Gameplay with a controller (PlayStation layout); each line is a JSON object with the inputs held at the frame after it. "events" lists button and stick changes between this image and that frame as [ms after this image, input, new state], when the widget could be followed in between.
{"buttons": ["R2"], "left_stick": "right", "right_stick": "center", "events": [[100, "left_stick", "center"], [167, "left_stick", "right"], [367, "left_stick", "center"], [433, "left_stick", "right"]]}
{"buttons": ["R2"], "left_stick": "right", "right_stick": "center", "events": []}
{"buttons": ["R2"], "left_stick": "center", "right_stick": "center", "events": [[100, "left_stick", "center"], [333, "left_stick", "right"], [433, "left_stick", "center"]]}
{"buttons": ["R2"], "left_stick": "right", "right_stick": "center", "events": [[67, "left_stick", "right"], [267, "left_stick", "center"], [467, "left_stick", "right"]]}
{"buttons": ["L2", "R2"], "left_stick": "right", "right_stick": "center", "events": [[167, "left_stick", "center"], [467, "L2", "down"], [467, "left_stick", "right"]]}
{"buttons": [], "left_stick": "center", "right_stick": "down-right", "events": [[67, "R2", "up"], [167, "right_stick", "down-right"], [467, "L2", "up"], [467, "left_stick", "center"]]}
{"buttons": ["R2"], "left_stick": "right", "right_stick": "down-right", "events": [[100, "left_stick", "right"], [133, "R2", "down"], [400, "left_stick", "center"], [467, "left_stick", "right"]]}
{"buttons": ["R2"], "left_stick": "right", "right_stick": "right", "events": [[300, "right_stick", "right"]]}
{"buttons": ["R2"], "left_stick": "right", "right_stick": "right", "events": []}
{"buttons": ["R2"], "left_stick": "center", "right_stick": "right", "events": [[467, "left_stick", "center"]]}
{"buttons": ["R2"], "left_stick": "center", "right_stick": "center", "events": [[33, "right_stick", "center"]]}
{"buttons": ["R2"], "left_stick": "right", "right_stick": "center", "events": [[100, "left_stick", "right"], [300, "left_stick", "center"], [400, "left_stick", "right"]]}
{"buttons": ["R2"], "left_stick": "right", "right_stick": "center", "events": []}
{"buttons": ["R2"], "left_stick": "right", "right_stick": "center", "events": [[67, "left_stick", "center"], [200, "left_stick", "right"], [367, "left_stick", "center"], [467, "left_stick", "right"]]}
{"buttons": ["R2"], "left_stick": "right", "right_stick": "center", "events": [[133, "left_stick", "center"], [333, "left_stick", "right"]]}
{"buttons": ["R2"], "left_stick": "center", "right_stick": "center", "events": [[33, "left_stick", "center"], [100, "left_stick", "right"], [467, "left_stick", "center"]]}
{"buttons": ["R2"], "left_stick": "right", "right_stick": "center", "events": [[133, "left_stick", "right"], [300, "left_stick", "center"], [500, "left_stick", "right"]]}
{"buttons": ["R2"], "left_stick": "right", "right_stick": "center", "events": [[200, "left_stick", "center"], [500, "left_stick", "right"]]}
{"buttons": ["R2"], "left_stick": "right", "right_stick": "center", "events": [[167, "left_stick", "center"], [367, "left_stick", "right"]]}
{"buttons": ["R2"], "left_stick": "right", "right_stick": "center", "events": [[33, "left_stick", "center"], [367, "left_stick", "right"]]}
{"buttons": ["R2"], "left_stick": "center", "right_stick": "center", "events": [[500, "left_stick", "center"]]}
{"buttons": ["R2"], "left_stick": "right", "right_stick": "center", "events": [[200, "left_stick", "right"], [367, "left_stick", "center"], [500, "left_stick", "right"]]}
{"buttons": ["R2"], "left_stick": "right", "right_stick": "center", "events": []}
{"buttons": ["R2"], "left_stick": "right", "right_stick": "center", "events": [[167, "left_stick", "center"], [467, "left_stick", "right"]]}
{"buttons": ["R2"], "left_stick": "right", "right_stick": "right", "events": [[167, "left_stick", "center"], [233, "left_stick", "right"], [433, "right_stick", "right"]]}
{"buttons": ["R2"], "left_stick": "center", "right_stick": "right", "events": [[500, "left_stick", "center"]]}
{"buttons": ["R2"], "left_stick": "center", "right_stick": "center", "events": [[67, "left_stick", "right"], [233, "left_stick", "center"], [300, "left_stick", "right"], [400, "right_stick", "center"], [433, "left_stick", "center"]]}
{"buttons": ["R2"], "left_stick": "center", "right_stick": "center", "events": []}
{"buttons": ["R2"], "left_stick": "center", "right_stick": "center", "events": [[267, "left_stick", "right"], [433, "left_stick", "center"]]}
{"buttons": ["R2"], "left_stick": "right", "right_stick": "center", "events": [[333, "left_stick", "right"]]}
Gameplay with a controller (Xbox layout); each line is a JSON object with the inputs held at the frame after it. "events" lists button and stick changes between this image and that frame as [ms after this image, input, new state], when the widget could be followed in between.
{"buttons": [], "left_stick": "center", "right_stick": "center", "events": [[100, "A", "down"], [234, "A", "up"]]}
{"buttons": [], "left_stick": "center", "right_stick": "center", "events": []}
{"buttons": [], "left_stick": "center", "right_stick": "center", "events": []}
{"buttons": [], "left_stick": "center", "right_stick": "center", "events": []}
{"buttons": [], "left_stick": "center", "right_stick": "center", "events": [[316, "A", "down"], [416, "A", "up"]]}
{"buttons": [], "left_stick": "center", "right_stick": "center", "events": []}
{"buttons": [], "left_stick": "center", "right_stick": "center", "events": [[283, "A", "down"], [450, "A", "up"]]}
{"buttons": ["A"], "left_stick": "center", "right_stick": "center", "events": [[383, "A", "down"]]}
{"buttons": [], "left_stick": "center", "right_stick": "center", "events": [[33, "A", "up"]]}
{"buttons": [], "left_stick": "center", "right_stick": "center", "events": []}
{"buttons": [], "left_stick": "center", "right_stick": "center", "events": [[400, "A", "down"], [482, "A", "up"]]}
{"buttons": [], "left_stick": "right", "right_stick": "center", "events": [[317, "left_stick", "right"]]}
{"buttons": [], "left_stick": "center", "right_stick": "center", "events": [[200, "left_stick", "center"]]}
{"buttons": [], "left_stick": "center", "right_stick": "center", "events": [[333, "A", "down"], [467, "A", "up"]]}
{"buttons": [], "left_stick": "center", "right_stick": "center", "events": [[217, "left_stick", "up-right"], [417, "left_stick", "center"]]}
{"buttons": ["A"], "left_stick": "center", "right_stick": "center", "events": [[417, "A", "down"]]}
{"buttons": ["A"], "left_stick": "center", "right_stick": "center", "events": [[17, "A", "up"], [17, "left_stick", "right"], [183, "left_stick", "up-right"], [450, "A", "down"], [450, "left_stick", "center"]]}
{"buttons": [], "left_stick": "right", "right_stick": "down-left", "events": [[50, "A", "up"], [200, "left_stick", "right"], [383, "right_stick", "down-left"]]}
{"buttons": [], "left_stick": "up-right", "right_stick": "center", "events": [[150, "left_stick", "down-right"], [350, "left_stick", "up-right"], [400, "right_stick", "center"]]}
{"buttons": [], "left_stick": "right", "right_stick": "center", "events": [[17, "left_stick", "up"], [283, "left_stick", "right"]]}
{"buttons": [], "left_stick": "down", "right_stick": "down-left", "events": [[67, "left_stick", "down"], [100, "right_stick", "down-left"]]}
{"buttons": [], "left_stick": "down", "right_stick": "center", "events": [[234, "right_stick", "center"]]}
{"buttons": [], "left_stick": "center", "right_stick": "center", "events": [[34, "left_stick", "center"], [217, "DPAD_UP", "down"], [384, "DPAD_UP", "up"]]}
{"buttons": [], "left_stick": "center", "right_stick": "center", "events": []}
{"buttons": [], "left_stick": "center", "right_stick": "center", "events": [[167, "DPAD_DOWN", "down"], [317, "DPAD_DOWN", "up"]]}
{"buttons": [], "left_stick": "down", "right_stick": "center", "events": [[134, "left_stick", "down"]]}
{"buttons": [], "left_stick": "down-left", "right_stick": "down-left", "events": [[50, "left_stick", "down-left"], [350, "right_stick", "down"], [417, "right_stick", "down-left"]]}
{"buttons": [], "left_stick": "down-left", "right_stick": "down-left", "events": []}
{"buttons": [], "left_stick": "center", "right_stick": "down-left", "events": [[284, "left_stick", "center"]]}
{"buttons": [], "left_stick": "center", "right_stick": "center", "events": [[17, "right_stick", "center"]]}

──────────────────────────────

__Assigned task__
A copy of each line in the data above that holds the string "widget" is needed.

__Worked solution__
Gameplay with a controller (PlayStation layout); each line is a JSON object with the inputs held at the frame after it. "events" lists button and stick changes between this image and that frame as [ms after this image, input, new state], when the widget could be followed in between.
Gameplay with a controller (Xbox layout); each line is a JSON object with the inputs held at the frame after it. "events" lists button and stick changes between this image and that frame as [ms after this image, input, new state], when the widget could be followed in between.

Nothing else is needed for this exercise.